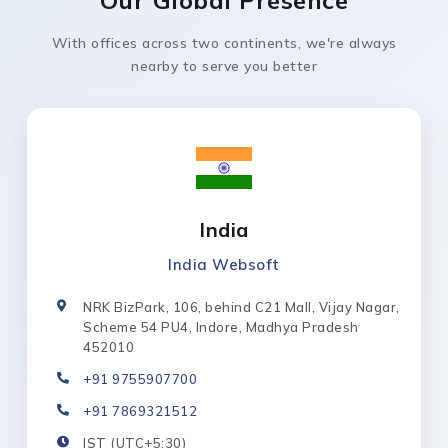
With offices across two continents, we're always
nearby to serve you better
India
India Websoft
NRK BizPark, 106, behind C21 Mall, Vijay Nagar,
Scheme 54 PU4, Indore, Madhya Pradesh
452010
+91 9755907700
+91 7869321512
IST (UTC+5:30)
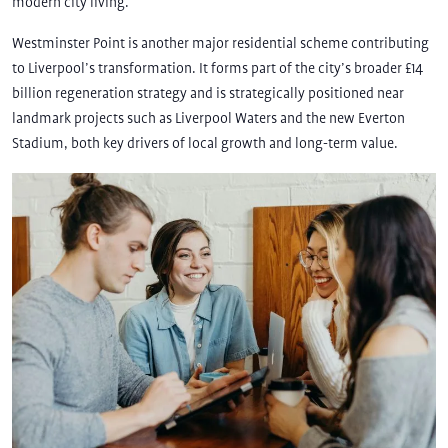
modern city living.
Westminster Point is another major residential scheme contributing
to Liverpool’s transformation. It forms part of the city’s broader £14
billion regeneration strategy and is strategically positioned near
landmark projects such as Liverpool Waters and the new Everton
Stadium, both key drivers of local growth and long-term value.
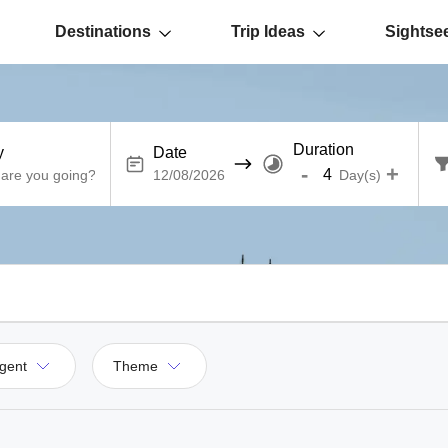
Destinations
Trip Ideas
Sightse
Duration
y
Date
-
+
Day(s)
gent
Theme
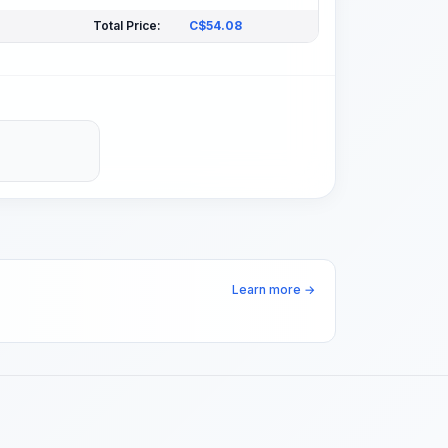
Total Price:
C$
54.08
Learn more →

• **Your goal**
Find each line in the records holding the string "Liverpool" and show it.

• **Exercise solution**
to Liverpool’s transformation. It forms part of the city’s broader £14
landmark projects such as Liverpool Waters and the new Everton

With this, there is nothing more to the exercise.